An Interview with Dr. Tom Gallagher
As is customary, we sat down with the 2012 HOPE Award winner, Dr. Tom Gallagher, and asked him to reflect on his work. Below is a transcript of that interview.
What are your personal reflections on winning the 2012 HOPE Award?
It is an incredible honor to have won the 2012 HOPE award. We are seeing enormous positive momentum developing around improving the response to patients and providers following medical injuries. I believe that the positive recognition that the HOPE award provides will significantly accelerate these developments and help lead to meaningful change.
Were you surprised? Why?
The HOPE award generates considerable attention, and I know that the review committee was considering multiple outstanding nominees. It was definitely a pleasant surprise to learn that I was selected as this year's recipient.
Along the lines of Bob Wachter’s (keynote speaker at MITSS’s annual dinner) “surprises/epiphanies” theme, what, if any, have been your surprises/epiphanies over the course of your work?

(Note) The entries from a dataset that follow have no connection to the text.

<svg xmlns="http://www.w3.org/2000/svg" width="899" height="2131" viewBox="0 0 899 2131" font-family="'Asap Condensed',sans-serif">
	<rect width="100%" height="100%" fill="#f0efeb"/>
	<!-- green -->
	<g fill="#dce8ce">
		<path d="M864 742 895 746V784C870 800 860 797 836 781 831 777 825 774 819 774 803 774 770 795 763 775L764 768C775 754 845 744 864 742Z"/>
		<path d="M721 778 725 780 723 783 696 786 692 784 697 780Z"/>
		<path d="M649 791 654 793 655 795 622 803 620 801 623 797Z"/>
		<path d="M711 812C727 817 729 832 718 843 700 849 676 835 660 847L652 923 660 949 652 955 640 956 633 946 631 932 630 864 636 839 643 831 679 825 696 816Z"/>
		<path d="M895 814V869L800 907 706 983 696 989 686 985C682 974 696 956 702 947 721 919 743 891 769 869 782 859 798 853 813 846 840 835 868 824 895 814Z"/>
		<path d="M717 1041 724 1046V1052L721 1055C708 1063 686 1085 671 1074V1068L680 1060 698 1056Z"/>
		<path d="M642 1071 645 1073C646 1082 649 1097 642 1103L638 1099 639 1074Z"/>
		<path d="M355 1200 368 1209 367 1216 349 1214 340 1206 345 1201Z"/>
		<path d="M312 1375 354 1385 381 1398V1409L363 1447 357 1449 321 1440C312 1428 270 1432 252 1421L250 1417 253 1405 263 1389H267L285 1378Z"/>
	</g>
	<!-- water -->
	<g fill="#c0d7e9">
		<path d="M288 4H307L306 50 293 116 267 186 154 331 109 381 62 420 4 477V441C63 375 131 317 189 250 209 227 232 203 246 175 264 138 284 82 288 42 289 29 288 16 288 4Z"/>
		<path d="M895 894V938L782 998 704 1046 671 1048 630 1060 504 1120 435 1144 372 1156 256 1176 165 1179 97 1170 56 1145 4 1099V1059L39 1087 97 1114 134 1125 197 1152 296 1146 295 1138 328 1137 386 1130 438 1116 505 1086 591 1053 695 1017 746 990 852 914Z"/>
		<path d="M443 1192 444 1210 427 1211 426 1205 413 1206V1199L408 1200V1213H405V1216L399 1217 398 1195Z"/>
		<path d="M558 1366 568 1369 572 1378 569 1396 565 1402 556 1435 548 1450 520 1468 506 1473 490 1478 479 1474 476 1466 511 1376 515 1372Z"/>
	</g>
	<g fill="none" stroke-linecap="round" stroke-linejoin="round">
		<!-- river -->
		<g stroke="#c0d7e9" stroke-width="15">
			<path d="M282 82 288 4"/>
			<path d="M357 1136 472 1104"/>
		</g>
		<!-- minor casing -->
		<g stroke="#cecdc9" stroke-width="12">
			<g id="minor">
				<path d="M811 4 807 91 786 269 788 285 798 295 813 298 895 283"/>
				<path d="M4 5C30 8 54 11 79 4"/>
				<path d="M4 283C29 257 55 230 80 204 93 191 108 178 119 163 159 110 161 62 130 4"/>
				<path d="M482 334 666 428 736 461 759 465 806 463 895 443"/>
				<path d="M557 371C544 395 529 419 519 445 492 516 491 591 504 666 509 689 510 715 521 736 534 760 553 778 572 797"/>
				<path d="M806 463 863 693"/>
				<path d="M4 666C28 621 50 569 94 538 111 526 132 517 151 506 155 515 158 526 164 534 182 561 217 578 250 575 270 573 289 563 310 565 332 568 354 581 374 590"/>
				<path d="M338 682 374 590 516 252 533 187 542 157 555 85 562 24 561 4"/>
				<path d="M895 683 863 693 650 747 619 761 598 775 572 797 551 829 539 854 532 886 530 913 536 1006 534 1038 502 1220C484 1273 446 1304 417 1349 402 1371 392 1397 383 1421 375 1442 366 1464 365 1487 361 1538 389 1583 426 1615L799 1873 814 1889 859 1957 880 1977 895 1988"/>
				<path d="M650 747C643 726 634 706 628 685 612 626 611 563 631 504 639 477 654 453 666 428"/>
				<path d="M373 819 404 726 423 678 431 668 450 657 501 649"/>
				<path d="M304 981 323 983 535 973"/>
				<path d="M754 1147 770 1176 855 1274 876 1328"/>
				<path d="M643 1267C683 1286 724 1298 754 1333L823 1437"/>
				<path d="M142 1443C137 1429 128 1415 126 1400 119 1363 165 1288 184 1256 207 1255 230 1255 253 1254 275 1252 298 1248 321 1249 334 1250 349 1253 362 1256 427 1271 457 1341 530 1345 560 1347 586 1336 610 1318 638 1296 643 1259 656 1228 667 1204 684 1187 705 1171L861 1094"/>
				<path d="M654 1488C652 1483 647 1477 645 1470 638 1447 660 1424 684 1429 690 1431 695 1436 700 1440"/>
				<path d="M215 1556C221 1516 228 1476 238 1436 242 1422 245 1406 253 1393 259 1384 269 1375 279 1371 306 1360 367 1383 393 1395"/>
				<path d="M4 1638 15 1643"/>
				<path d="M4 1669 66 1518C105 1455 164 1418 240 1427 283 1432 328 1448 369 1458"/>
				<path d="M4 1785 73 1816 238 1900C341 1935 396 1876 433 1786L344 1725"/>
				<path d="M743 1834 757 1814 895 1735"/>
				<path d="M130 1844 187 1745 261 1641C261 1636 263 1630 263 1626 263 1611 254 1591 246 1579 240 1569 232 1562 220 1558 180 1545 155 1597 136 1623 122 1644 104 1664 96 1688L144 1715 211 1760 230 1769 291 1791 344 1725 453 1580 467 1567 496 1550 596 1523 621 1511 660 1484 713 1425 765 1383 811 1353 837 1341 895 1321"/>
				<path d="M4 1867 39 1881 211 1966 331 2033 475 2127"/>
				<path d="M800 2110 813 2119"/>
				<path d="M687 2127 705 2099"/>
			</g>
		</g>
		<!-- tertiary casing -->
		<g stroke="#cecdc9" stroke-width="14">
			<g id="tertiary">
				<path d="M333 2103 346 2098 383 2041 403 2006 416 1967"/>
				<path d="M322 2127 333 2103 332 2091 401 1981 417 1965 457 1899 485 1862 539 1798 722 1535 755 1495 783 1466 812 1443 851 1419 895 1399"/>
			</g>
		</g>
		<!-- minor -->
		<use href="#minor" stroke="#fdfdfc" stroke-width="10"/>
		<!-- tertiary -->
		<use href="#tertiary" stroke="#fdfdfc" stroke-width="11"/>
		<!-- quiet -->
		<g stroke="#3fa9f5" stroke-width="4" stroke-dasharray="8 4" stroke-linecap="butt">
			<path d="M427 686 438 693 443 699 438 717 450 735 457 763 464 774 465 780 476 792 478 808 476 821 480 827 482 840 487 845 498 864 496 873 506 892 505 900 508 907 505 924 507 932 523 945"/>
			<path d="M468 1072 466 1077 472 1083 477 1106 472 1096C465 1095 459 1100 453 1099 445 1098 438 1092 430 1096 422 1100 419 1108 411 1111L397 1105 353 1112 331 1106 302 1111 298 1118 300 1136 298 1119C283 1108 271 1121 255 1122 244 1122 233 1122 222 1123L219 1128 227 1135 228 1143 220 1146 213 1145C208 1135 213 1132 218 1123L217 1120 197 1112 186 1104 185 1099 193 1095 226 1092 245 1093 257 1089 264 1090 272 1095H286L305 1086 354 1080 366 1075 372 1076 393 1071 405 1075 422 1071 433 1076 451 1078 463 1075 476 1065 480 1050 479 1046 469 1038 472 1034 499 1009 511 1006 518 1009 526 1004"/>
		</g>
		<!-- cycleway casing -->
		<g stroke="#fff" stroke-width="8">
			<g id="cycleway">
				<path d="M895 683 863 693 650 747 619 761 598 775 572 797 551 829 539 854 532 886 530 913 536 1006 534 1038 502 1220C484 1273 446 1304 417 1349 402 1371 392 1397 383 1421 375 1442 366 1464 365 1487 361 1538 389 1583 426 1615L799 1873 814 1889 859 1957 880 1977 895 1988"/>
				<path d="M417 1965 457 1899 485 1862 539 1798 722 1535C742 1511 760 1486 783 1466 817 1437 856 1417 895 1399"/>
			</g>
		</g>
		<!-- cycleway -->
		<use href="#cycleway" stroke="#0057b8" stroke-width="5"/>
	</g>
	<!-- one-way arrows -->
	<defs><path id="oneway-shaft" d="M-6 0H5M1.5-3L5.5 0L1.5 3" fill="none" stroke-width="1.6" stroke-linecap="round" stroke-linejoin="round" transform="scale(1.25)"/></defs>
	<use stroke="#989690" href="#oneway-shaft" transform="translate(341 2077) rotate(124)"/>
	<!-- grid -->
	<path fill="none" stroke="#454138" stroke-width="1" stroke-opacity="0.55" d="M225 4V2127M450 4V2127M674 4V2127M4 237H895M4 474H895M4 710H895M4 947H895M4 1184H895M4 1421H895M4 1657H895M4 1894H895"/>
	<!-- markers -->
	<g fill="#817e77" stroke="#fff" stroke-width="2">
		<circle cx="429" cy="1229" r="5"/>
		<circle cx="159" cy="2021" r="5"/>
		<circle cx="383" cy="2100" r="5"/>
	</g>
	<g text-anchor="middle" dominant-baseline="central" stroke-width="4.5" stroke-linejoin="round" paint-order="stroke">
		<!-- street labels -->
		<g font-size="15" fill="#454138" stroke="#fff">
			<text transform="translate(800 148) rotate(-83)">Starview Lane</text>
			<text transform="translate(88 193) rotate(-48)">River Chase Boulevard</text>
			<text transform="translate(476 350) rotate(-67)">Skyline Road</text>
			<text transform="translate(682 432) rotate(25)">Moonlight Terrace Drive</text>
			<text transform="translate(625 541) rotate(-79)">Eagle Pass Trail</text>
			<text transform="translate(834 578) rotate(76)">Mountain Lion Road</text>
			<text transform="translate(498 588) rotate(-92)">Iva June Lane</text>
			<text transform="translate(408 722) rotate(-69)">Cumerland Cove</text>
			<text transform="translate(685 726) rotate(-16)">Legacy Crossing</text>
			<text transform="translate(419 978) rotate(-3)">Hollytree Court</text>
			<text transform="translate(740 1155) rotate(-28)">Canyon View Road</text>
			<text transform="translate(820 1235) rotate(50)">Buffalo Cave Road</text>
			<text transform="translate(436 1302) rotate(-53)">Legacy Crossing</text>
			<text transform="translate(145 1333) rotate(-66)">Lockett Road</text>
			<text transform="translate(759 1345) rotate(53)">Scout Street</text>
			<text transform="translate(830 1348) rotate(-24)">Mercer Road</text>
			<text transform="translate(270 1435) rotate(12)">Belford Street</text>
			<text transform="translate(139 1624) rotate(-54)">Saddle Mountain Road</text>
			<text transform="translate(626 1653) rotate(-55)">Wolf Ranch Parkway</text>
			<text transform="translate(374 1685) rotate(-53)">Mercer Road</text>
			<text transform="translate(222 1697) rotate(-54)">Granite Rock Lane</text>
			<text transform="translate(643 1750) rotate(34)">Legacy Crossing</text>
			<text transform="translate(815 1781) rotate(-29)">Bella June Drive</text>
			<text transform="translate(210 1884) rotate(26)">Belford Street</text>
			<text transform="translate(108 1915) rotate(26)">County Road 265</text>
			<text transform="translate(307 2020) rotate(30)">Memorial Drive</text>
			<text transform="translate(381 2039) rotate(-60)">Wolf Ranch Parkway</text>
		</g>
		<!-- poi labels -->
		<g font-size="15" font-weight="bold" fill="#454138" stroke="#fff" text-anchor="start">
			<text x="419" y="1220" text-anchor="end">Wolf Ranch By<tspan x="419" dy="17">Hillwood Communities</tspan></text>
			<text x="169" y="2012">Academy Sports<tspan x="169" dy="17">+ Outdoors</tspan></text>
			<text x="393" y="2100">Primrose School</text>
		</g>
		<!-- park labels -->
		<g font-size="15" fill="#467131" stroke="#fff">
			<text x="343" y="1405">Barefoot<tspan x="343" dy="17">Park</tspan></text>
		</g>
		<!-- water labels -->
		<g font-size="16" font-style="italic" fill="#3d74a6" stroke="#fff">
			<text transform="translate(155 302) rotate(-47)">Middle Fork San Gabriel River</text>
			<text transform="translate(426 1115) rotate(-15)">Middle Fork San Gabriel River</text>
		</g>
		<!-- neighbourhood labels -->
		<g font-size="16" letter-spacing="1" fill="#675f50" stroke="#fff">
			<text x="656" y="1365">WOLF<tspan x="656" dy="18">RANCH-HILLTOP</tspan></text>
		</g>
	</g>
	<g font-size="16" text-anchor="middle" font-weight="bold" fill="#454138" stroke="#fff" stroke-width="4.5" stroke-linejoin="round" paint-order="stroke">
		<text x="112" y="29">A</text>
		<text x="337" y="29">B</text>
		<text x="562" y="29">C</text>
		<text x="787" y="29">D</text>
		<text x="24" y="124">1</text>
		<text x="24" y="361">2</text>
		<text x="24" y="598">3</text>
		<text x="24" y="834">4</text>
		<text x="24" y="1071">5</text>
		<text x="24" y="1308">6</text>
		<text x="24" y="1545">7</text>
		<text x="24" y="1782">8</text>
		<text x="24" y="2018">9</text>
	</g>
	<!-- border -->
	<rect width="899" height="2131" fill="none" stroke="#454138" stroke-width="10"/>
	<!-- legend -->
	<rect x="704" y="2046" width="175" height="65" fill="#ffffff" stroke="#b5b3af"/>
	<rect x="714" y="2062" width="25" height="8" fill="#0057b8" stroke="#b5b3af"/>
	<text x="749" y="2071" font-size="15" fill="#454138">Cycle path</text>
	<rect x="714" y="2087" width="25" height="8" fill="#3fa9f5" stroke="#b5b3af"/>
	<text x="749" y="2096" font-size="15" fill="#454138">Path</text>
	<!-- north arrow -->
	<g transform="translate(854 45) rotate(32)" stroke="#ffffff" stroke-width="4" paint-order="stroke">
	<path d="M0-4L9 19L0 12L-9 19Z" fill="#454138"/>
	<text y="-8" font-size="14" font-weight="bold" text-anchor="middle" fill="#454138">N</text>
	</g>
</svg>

When I started a decade ago conducting research on how physicians communicate with patients about errors, I thought I might be making a bad career move. I wondered if physicians and institutions would quickly adapt to these new recommendations for transparency, and start sharing information with patients about errors much more readily. Such a rapid change in practice would have meant that we needed to change the direction of our research, since the problem had been "solved.” My experiences as a clinician with the difficulty talking with patients and families about errors should have been a clue to me that major change would be much slower in coming. The reality is that ten years later, effective disclosure to patients is still the exception rather than the norm. (See Dr. Gallagher's acceptance of the HOPE Award.)
I am also surprised that, despite all the rhetoric about the importance of patient-centeredness in healthcare, how our systems for responding to patients who are injured by healthcare have continued to focus primarily on the needs of healthcare providers and institutions and much less on truly meeting the needs of the affected patient and their family. The vast majority of patients who are injured by healthcare receive no compensation for any financial need that result from their injury. Yet rather than considering this problem under compensation of injured patients, organized medicine has focused its attention on reducing malpractice premiums and frivolous lawsuits. Bringing all the key stakeholders together, including patient advocates, malpractice insurers, plaintiff and defense attorneys, and regulators, will be critical to reaching consensus about what a truly patient-centered approach to accountability following medical injury would look like.
How do you see the role of the patient in your work? Do you see a more significant role for patients in the future? Why? How?
For the response to medical injury to be truly patient-centered, patients in general and the organizations that represent them must play a much more active role going forward. Patients can contribute to a much fuller understanding of what the appropriate response to medical injury can look like, how to engage patients in understanding the root causes of adverse events, and working with regulators such as state medical boards to create Just Cultures in healthcare. Many patients are choosing to work within the healthcare system as patient advisors and navigators, helping patients feel comfortable in voicing concerns that they may have about their care and facilitating effective responses. Over time, there may be an important role for trained patient advisors to support injured patients during the disclosure and resolution process, especially those injured patients who may have difficulty obtaining representation from a traditional medical malpractice plaintiff attorney.
What is the most important thing(s) you have learned along your journey?
The success of work in this area relies on strong relationships and creative collaborations among all the stakeholders. Over time, this is helping to create environments where we can overcome our natural inclinations to not disclose medical errors to patients or our colleagues, and to want to punish those we see as responsible for causing harm.
Where do you see your work going in the near/distant future?
We will be focusing heavily on working towards developing and testing radically patient-centered models of accountability following medical injury, approaches that emphasize disclosure, resolution, and collaborative learning.
Do you have any specific plans for the $5,000 cash prize?
There are lots of costs associated with conducting research and education around improving the response to medical injury that are not typically covered by grant funds--the generous cash prize will be invaluable in supporting these expenses.